3. Orphan Black (BBC America)
Sarah, a desperate thief. Alison, a prim housewife. Cosima, a brainy lesbian with black dreads. Helena, an insane Ukrainian assassin with wild blond hair. In a year abounding with complex female characters, Orphan Black possessed a surplus. It was stingy in one way: All were played by the same astounding actress. The highlight of this existential sci-fi serial about clones collectively searching for the truth behind their origins was watching Tatiana Maslany nail the high-wire act of playing against her multiples. In one terrifically trippy episode, Sarah, masquerading as yet another clone named Beth, pretended to be Alison during a party from hell. All of this in a tightly plotted conspiracy mystery dotted with inspired touches, few as gripping as when Helena cut off a bad guy's?well, you should just watch it. Emphasis on should.
2. Time of Death (Showtime)
People die. We will die. Me. You. Everyone we know. We know this, intellectually. The docuseries Time of Death makes us feel it by drawing close and attending to a variety of terminally ill people during their last months, right up to their last breath. There's Cheyenne, a former MMA fighter with ALS, coming to grips with a wasted life. Nicolle, a teenager with skin cancer, letting go of a life barely begun. And Maria, the too-strong single mom with breast cancer, hustling to secure a future for her kids. The drama is unbearable, yet always profoundly enriching: By sharing their efforts to create a meaningful final passage for themselves, they bless us with insight into the inevitable that we often find unspeakable, and provide inspiration for how to face it.

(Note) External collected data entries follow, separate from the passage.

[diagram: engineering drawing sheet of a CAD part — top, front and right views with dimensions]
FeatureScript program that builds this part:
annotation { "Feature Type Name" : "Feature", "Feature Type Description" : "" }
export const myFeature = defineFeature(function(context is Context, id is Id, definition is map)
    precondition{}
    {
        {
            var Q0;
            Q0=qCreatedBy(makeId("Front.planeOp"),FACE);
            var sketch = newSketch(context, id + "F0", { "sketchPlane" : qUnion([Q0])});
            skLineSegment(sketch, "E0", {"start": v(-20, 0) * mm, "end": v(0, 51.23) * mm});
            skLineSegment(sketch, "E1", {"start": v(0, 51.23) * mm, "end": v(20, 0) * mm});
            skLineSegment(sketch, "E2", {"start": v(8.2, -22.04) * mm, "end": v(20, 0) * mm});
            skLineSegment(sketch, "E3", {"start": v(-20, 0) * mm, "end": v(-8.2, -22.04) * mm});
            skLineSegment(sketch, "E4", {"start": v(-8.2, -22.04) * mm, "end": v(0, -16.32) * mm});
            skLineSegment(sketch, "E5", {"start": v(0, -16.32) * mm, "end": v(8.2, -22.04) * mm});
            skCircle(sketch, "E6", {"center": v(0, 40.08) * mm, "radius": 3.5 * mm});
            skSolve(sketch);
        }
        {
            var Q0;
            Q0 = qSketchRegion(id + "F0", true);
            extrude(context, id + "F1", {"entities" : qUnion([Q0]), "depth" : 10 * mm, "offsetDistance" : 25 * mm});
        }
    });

1. American Horror Story (FX)
The year wasn't even a week old when American Horror Story gave us one of 2013's best scenes: a delirious dance sequence in a madhouse gone awry, performed by marginalized misfits, set to an infectious novelty song that turns names into nonsense rhymes. It was an exuberant expression of the show's knack for visceral, metaphorical drama about the toxic forces that can threaten personal identity — pop culture included. With a pair of radically different yet thematically complementary sagas, AHS itself transcends novelty and proves its ambitious anthology format can make outrageously fun art-pop. Asylum is a creation myth for Helter Skelter USA, while Coven is a Southern gothic about feminism, race, and subculture tribalism. The through-line: scary-good performances. Sarah Paulson. Zachary Quinto. Kathy Bates. Angela Bassett. And Jessica Lange, whose character gallery represents a dialogue about our demeaning fixation on youth and legacy. Grand Guignol with grand dames and grand themes, American Horror Story is the most dynamic enterprise on television.